TO DO:
Please transcribe exactly the lines from the first line of the records below through the line containing "middle mcp: (155, 137)", including both, and omit all pictures.

(Excerpts from a dataset)
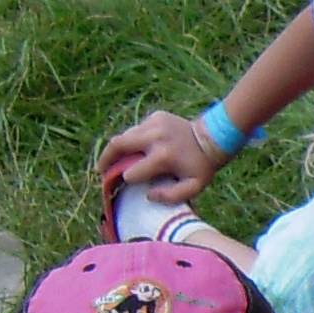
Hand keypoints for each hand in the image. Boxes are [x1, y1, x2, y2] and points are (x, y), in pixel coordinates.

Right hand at [102, 110, 219, 202]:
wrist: (213, 138)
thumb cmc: (201, 167)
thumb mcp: (194, 187)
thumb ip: (171, 196)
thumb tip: (148, 195)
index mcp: (163, 156)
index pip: (132, 172)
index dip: (128, 179)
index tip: (125, 184)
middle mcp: (155, 137)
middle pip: (118, 145)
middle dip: (106, 159)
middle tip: (100, 170)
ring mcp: (154, 123)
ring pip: (124, 136)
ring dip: (118, 149)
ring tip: (113, 160)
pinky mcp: (156, 116)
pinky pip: (136, 129)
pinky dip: (134, 139)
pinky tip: (139, 148)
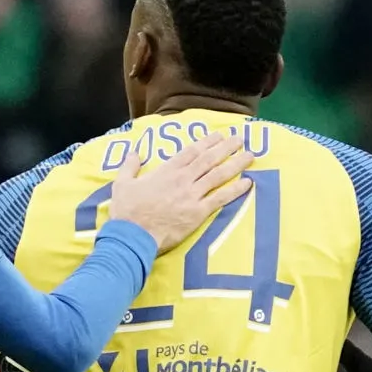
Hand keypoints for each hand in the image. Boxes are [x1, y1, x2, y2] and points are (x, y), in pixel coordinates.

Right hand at [106, 133, 252, 251]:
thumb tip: (134, 152)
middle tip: (240, 139)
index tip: (219, 135)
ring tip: (249, 155)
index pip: (191, 151)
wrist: (133, 235)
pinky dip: (235, 190)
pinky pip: (220, 199)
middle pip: (209, 159)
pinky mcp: (198, 213)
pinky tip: (248, 183)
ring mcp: (192, 196)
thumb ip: (130, 166)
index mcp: (166, 170)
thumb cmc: (126, 211)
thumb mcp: (122, 184)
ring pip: (218, 175)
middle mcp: (183, 179)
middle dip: (226, 147)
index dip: (207, 141)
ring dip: (235, 164)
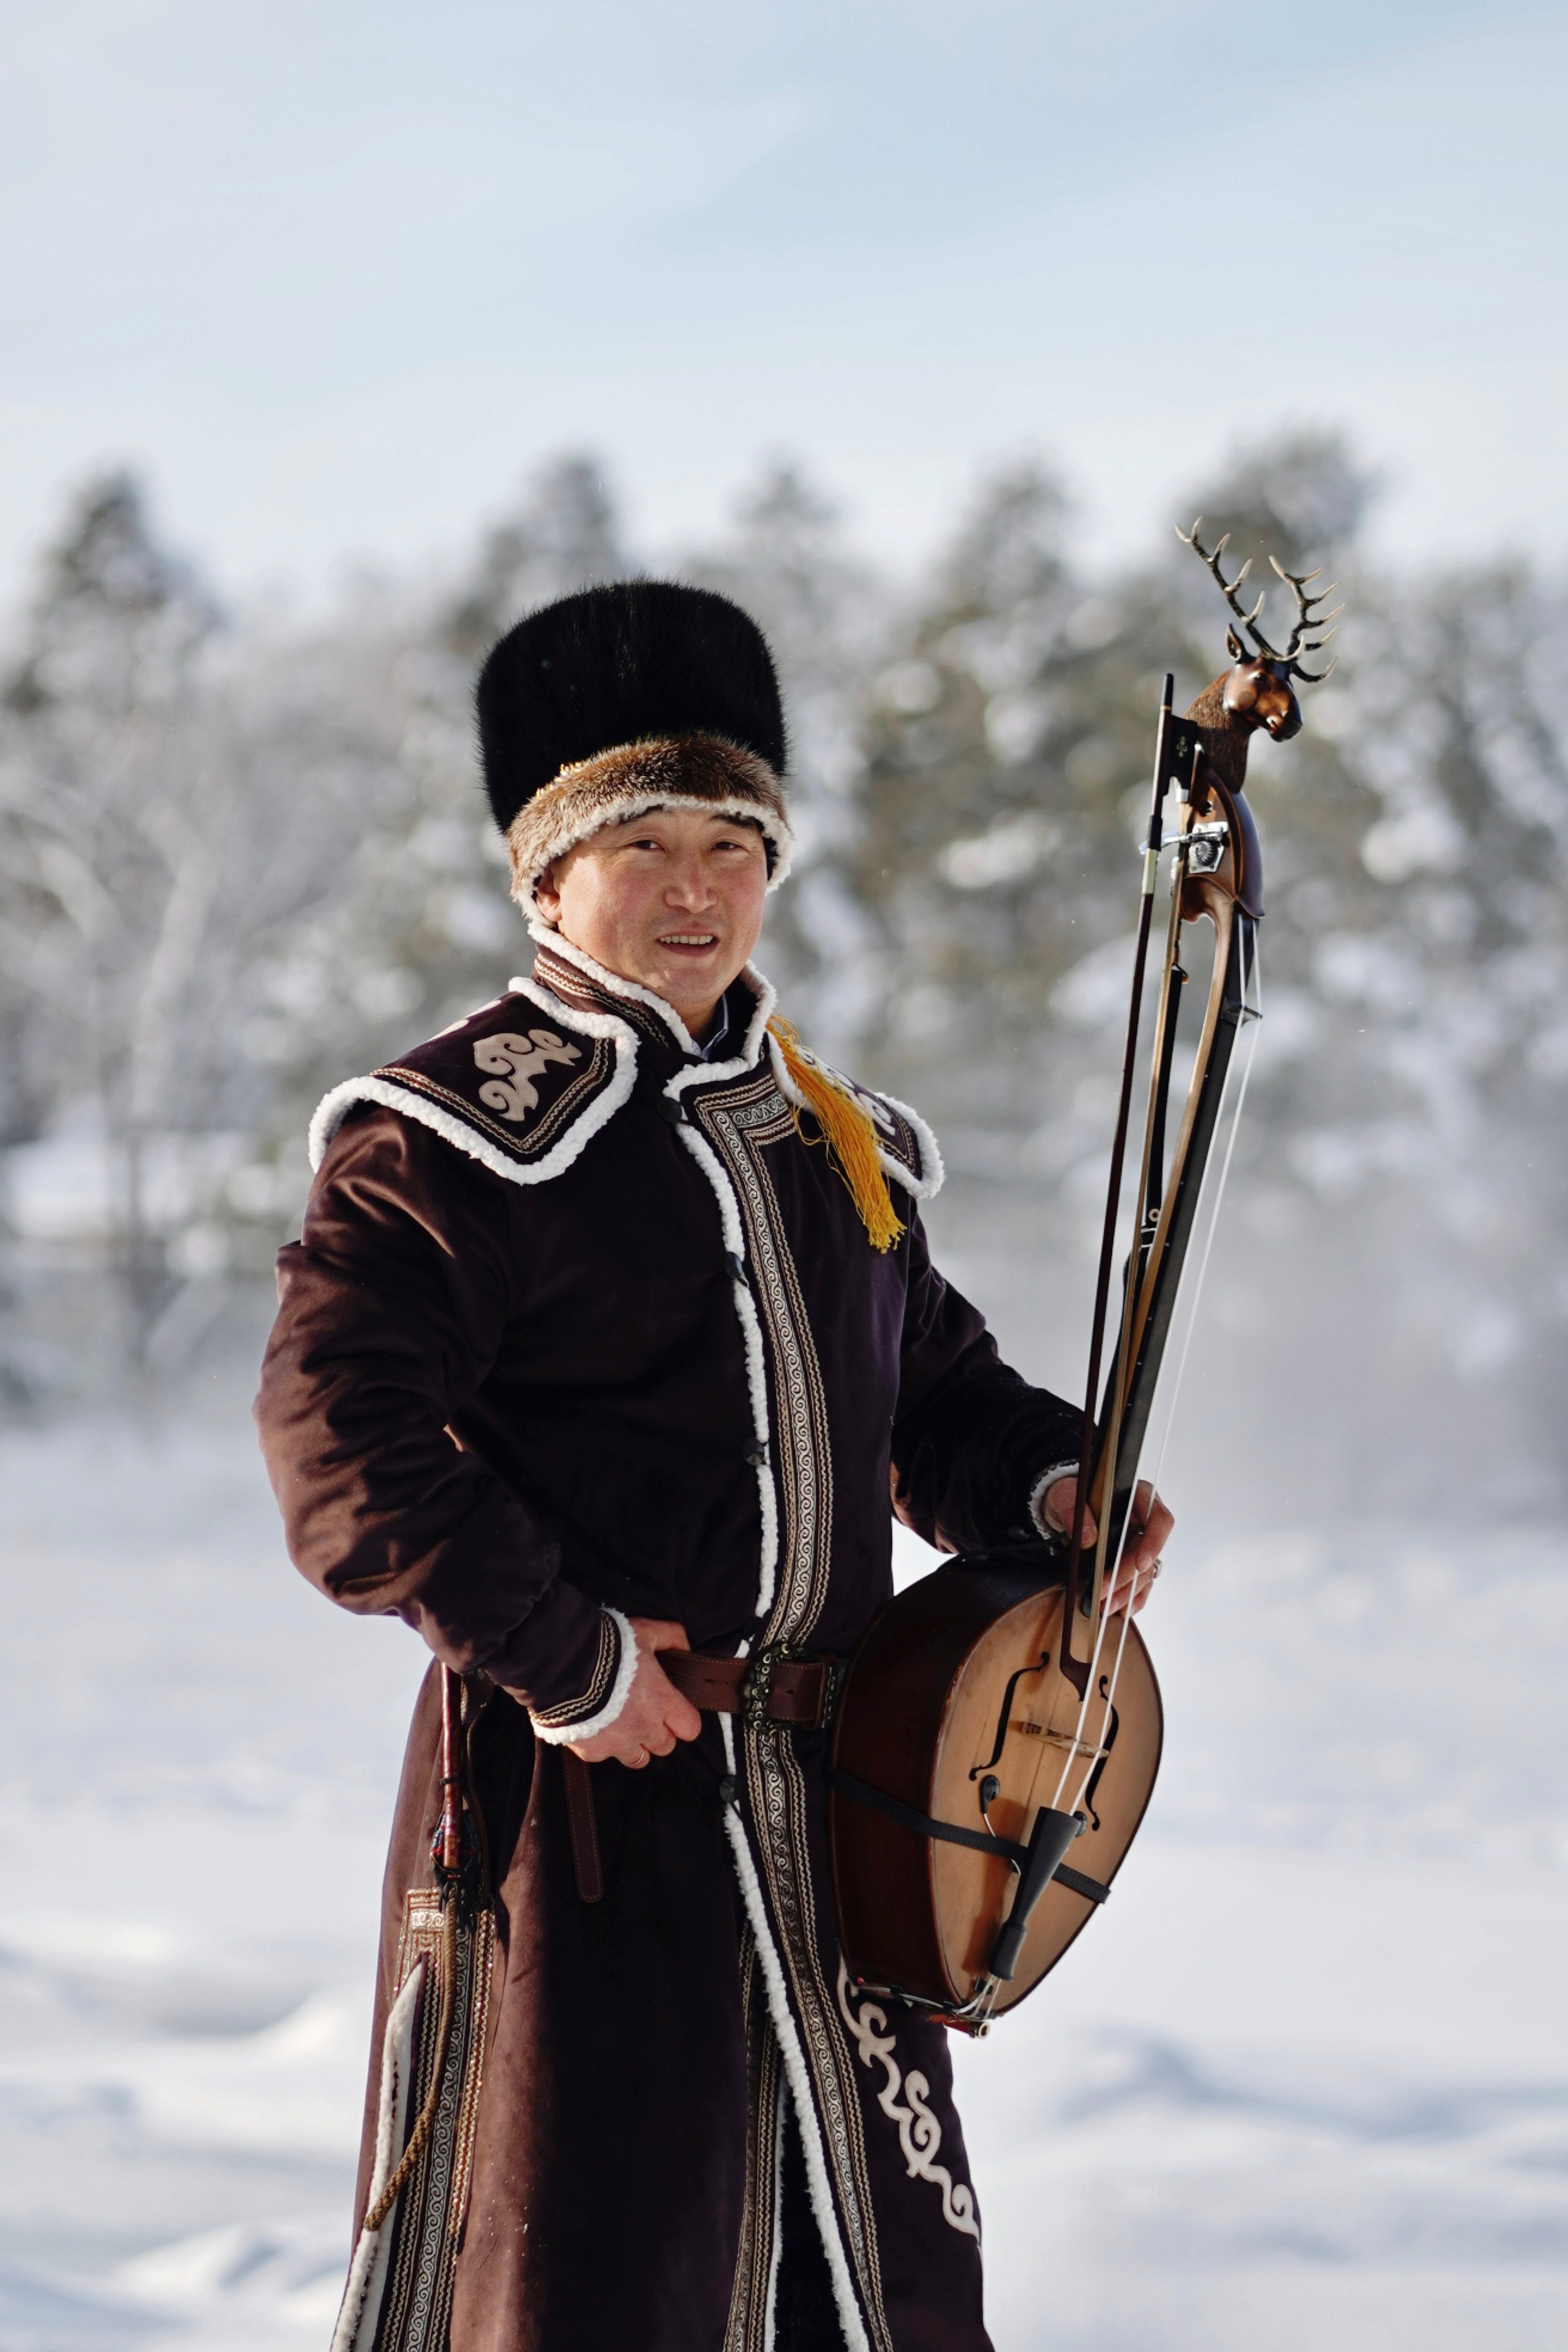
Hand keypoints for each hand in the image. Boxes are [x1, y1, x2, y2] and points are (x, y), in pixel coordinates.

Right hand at [566, 1617, 703, 1768]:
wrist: (563, 1665)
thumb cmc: (607, 1647)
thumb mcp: (645, 1631)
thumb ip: (671, 1637)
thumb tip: (685, 1647)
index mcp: (662, 1701)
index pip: (690, 1728)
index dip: (683, 1720)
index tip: (672, 1711)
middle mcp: (645, 1728)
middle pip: (665, 1746)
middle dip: (658, 1733)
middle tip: (643, 1714)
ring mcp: (619, 1744)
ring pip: (638, 1759)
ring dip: (634, 1745)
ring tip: (620, 1725)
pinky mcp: (593, 1752)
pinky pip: (604, 1756)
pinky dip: (601, 1744)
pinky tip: (593, 1724)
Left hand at [1040, 1475, 1172, 1616]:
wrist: (1062, 1506)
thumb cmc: (1069, 1494)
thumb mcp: (1065, 1495)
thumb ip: (1074, 1511)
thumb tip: (1088, 1537)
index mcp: (1136, 1496)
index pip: (1158, 1518)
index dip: (1154, 1542)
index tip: (1140, 1564)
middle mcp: (1143, 1521)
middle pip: (1148, 1552)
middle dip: (1128, 1576)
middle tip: (1106, 1592)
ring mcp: (1138, 1542)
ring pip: (1143, 1572)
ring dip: (1127, 1591)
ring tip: (1106, 1606)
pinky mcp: (1129, 1560)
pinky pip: (1137, 1582)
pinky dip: (1130, 1597)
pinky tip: (1120, 1609)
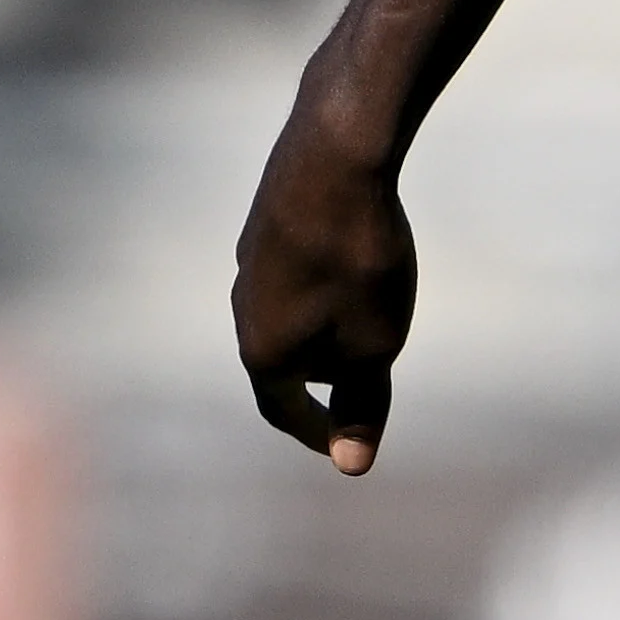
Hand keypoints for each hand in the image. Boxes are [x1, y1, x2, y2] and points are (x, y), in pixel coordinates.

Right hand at [234, 99, 415, 471]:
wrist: (335, 154)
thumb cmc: (359, 261)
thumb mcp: (374, 346)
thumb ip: (363, 404)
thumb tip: (352, 466)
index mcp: (262, 351)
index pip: (285, 410)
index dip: (320, 433)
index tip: (347, 446)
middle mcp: (244, 307)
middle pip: (283, 363)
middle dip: (322, 382)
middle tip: (363, 391)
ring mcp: (251, 261)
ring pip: (288, 313)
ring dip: (323, 330)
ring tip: (366, 326)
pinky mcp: (268, 223)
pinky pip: (296, 272)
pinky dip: (325, 285)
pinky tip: (355, 266)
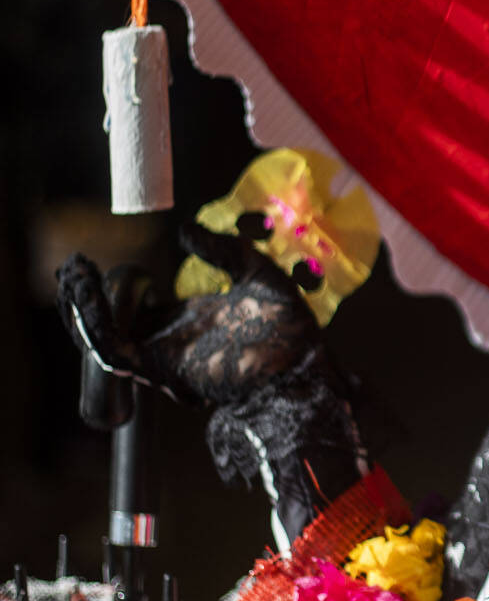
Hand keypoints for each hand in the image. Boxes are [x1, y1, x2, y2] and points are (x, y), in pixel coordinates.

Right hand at [58, 221, 322, 409]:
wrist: (305, 362)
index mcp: (185, 321)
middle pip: (105, 326)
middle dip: (80, 299)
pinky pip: (116, 352)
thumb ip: (221, 249)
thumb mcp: (256, 271)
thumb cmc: (291, 327)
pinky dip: (96, 325)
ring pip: (101, 339)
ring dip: (80, 308)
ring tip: (74, 275)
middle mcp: (167, 340)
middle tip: (71, 266)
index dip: (101, 290)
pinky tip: (90, 295)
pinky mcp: (163, 369)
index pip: (128, 310)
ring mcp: (163, 357)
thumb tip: (183, 231)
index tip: (86, 263)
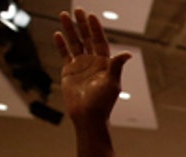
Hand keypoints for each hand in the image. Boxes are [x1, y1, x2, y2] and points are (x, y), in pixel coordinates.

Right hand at [53, 9, 131, 123]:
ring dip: (69, 30)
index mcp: (104, 63)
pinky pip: (65, 54)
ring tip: (64, 15)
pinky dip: (61, 45)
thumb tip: (127, 54)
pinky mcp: (69, 72)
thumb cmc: (102, 102)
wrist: (87, 116)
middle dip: (82, 24)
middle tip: (77, 9)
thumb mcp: (111, 83)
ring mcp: (81, 66)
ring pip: (74, 43)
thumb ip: (116, 66)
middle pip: (87, 38)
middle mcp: (93, 62)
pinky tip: (57, 34)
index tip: (91, 16)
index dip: (95, 28)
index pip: (99, 41)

REPLY TO THE EXERCISE:
Hand keypoints for each hand in the image. Boxes are [x1, y1, x2, y2] and points are (x, y), in pixel coordinates.

Right hand at [102, 110, 219, 202]:
wrist: (213, 138)
thumb cmc: (201, 167)
thumb mcp: (194, 187)
thumb ip: (171, 196)
thumb tip: (148, 195)
index mcp: (163, 156)
index pip: (132, 172)
index dip: (128, 179)
index tip: (125, 184)
middle mcp: (155, 137)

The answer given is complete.